Title: Re: GR8677.067
Post by: conantee on October 11, 2010, 12:28:41 PM
If you have taken statistical mechanics long time ago, I hope you still remember that
(1) at T=0, all particles goes to ground state energy.
(2) particles tend to be at lower energy than higher energy.

By this two facts, you can eliminate choices (A), (D) and (E) by reasoning as follows:
Since T is greater than some number greater than zero, average energy is not zero since some particles will not be at zero-energy level. (A) is wrong.
Next, we can set the upper bound for average energy by saying that the actual average energy is always no greater than the average energy assuming that particles prefer lower energy level and higher energy level equally. This just comes from (2).
Well, if particles are equally likely to be in any levels, the average energy is just  (0 + \epsilon + 3 \epsilon)/3 = \frac{4}{3} \epsilon. So, (D) and (E) are wrong.

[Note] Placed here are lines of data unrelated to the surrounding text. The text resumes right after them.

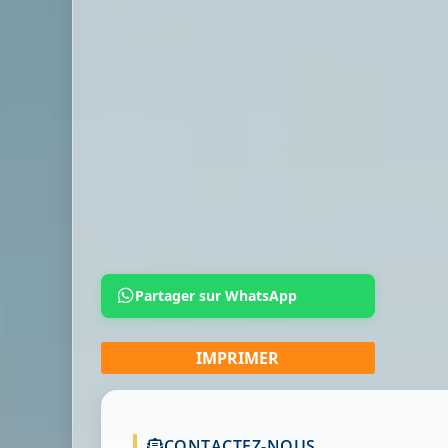
Partager sur WhatsApp
CONTACTEZ-NOUS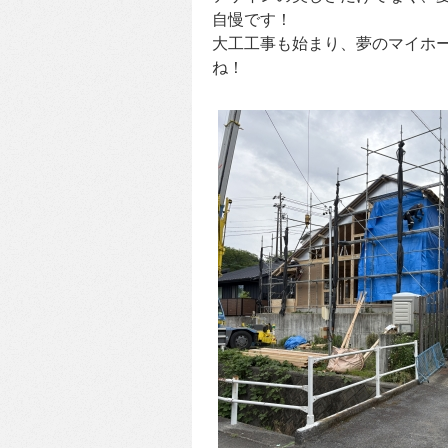
自慢です！
大工工事も始まり、夢のマイホー
ね！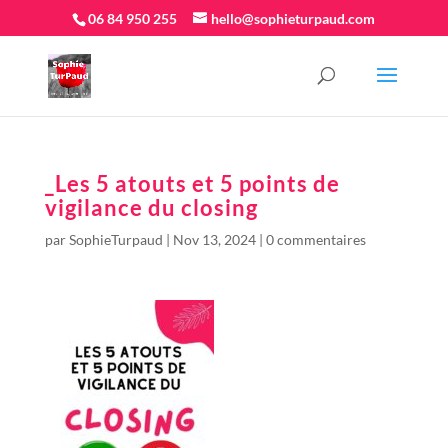
06 84 950 255
hello@sophieturpaud.com
_Les 5 atouts et 5 points de
vigilance du closing
par
SophieTurpaud
|
Nov 13, 2024
|
0 commentaires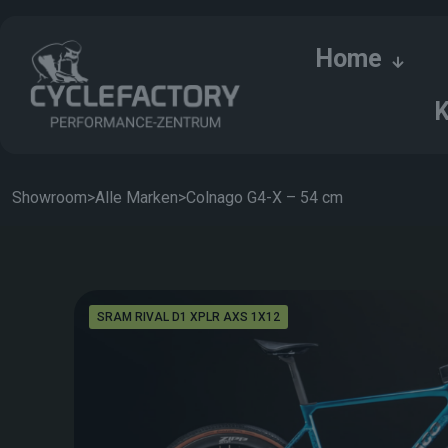
Home
K
Showroom
>
Alle Marken
>
Colnago G4-X – 54 cm
SRAM RIVAL D1 XPLR AXS 1X12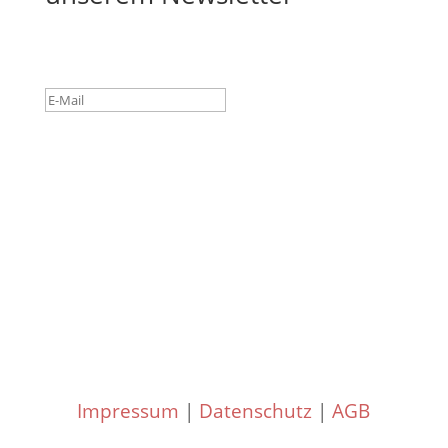
Success!
Subscribe
Impressum
|
Datenschutz
|
AGB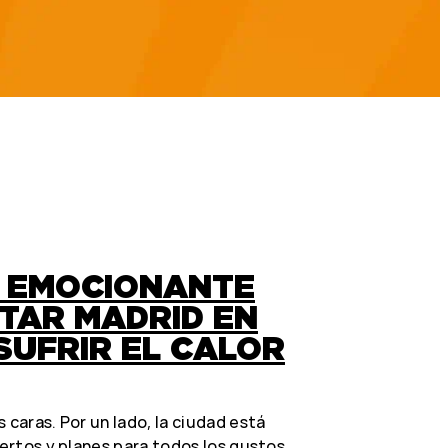
S EMOCIONANTE
TAR MADRID EN
SUFRIR EL CALOR
 caras. Por un lado, la ciudad está
iertos y planes para todos los gustos.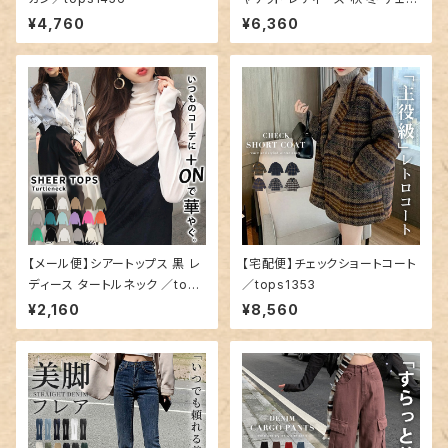
ク／tops1337
¥4,760
¥6,360
【メール便】シアートップス 黒 レ
【宅配便】チェックショートコート
ディース タートルネック ／tops
／tops1353
1442
¥2,160
¥8,560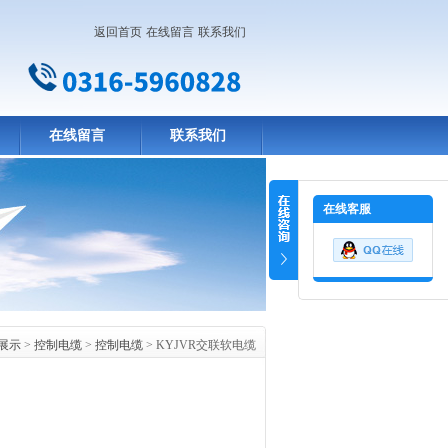
返回首页
在线留言
联系我们
在线留言
联系我们
在线客服
展示
>
控制电缆
>
控制电缆
> KYJVR交联软电缆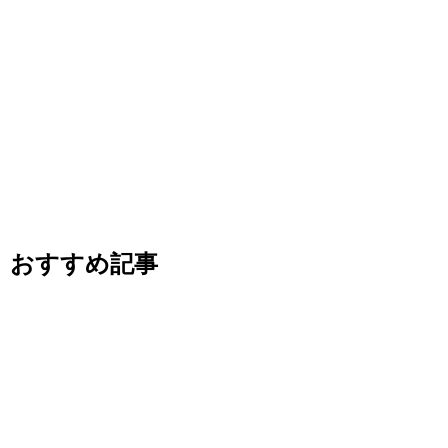
おすすめ記事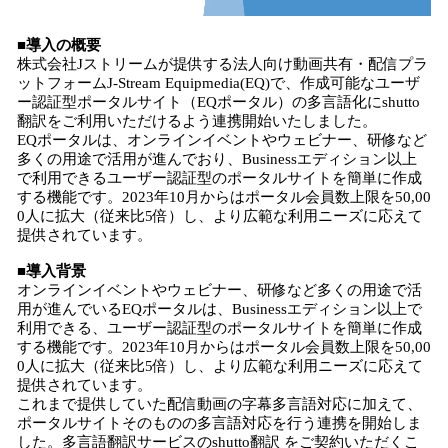
■導入の概要
株式会社Jストリームが提供する法人向け動画共有・配信プラ
ットフォームJ-Stream Equipmedia(EQ)で、作成可能なユーザ
ー認証型ポータルサイト（EQポータル）の多言語化にshutto
翻訳をご利用いただけるよう連携開始いたしました。
EQポータルは、オンラインイベントやウェビナー、研修など
多くの用途で活用が進んでおり、Businessエディション以上
で利用できるユーザー認証型のポータルサイトを簡単に作成
する機能です。2023年10月からはポータル会員数上限を50,00
0人に拡大（従来比5倍）し、より広範な利用ニーズに応えて
提供されています。
■導入背景
オンラインイベントやウェビナー、研修など多くの用途で活
用が進んでいるEQポータルは、Businessエディション以上で
利用できる、ユーザー認証型のポータルサイトを簡単に作成
する機能です。2023年10月からはポータル会員数上限を50,00
0人に拡大（従来比5倍）し、より広範な利用ニーズに応えて
提供されています。
これまで提供していた配信動画の字幕多言語対応に加えて、
ポータルサイトそのものの多言語対応を行う連携を開始しま
した。多言語翻訳サービスのshutto翻訳 をご契約いただくこ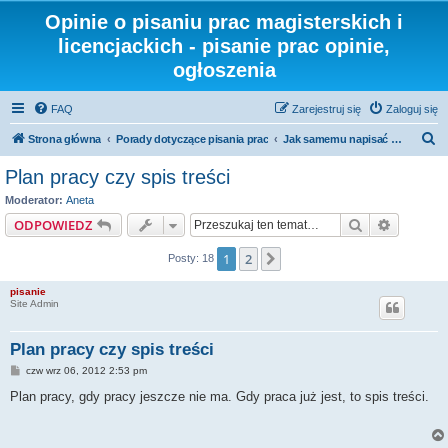
Opinie o pisaniu prac magisterskich i
licencjackich - pisanie prac opinie,
ogłoszenia
FAQ
Zarejestruj się
Zaloguj się
S
Strona główna
Porady dotyczące pisania prac
Jak samemu napisać pracę
z
Plan pracy czy spis treści
u
Moderator:
Aneta
k
Szukaj
Wyszuki
ODPOWIEDZ
a
1
2
Następna
Posty: 18
j
pisanie
Site Admin
Plan pracy czy spis treści
P
czw wrz 06, 2012 2:53 pm
o
s
Plan pracy, gdy pracy jeszcze nie ma. Gdy praca już jest, to spis treści.
t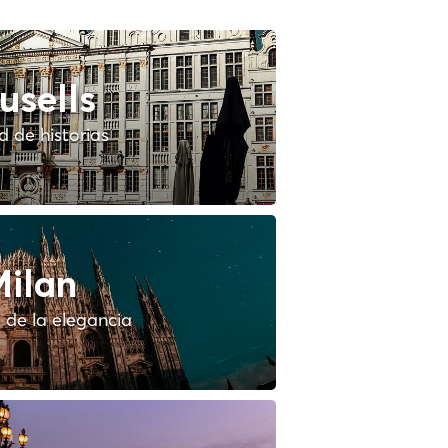
usells
 de historias
ilan
 de la elegancia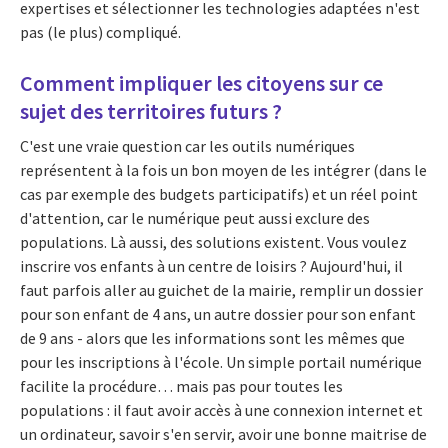
expertises et sélectionner les technologies adaptées n'est
pas (le plus) compliqué.
Comment impliquer les citoyens sur ce
sujet des territoires futurs ?
C'est une vraie question car les outils numériques
représentent à la fois un bon moyen de les intégrer (dans le
cas par exemple des budgets participatifs) et un réel point
d'attention, car le numérique peut aussi exclure des
populations. Là aussi, des solutions existent. Vous voulez
inscrire vos enfants à un centre de loisirs ? Aujourd'hui, il
faut parfois aller au guichet de la mairie, remplir un dossier
pour son enfant de 4 ans, un autre dossier pour son enfant
de 9 ans - alors que les informations sont les mêmes que
pour les inscriptions à l'école. Un simple portail numérique
facilite la procédure… mais pas pour toutes les
populations : il faut avoir accès à une connexion internet et
un ordinateur, savoir s'en servir, avoir une bonne maitrise de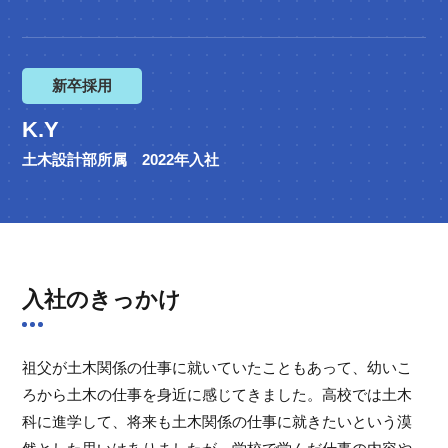
新卒採用
K.Y
土木設計部所属 2022年入社
入社のきっかけ
祖父が土木関係の仕事に就いていたこともあって、幼いこ
ろから土木の仕事を身近に感じてきました。高校では土木
科に進学して、将来も土木関係の仕事に就きたいという漠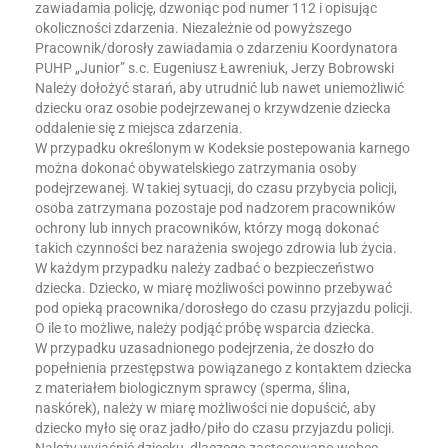
zawiadamia policję, dzwoniąc pod numer 112 i opisując
okoliczności zdarzenia. Niezależnie od powyższego
Pracownik/dorosły zawiadamia o zdarzeniu Koordynatora
PUHP „Junior” s.c. Eugeniusz Ławreniuk, Jerzy Bobrowski
Należy dołożyć starań, aby utrudnić lub nawet uniemożliwić
dziecku oraz osobie podejrzewanej o krzywdzenie dziecka
oddalenie się z miejsca zdarzenia.
W przypadku określonym w Kodeksie postepowania karnego
można dokonać obywatelskiego zatrzymania osoby
podejrzewanej. W takiej sytuacji, do czasu przybycia policji,
osoba zatrzymana pozostaje pod nadzorem pracowników
ochrony lub innych pracowników, którzy mogą dokonać
takich czynności bez narażenia swojego zdrowia lub życia.
W każdym przypadku należy zadbać o bezpieczeństwo
dziecka. Dziecko, w miarę możliwości powinno przebywać
pod opieką pracownika/dorosłego do czasu przyjazdu policji.
O ile to możliwe, należy podjąć próbę wsparcia dziecka.
W przypadku uzasadnionego podejrzenia, że doszło do
popełnienia przestępstwa powiązanego z kontaktem dziecka
z materiałem biologicznym sprawcy (sperma, ślina,
naskórek), należy w miarę możliwości nie dopuścić, aby
dziecko myło się oraz jadło/piło do czasu przyjazdu policji.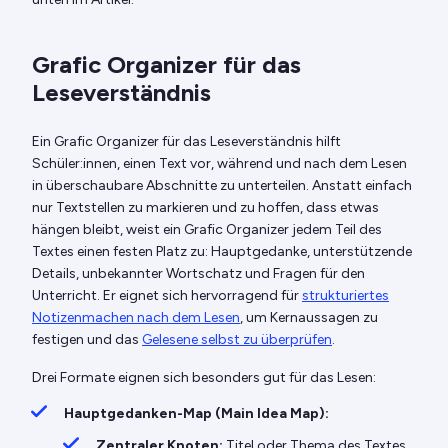
Grafic Organizer für das
Leseverständnis
Ein Grafic Organizer für das Leseverständnis hilft
Schüler:innen, einen Text vor, während und nach dem Lesen
in überschaubare Abschnitte zu unterteilen. Anstatt einfach
nur Textstellen zu markieren und zu hoffen, dass etwas
hängen bleibt, weist ein Grafic Organizer jedem Teil des
Textes einen festen Platz zu: Hauptgedanke, unterstützende
Details, unbekannter Wortschatz und Fragen für den
Unterricht. Er eignet sich hervorragend für
strukturiertes
Notizenmachen nach dem Lesen
, um Kernaussagen zu
festigen und das
Gelesene selbst zu überprüfen
.
Drei Formate eignen sich besonders gut für das Lesen:
Hauptgedanken-Map (Main Idea Map):
Zentraler Knoten:
Titel oder Thema des Textes.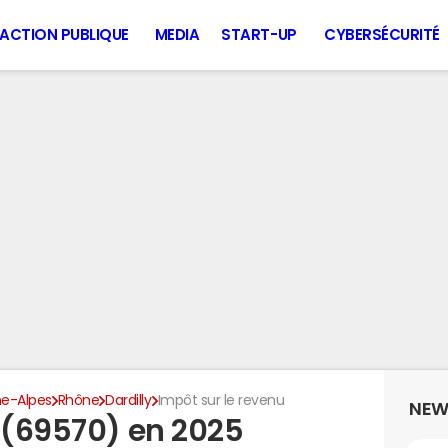
ACTION PUBLIQUE
MEDIA
START-UP
CYBERSÉCURITÉ
e-Alpes
Rhône
Dardilly
Impôt sur le revenu
NEW
y (69570) en 2025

The choices for guess are now (B) and (C).
Now, you need Boltzmann distribution to pick the right. According to Boltzmann distribution, the number of particles in each level is proportional Boltzmann factor \exp(-E/kT), where E is energy of the level.

If \epsilon >> kT, then Boltzmann factor for every level will go to 1. That is, every energy level is approximately likely to have particles in. The average energy goes to the one we have calculated.

The correct answer is (C). 22 of 100 people answer correctly.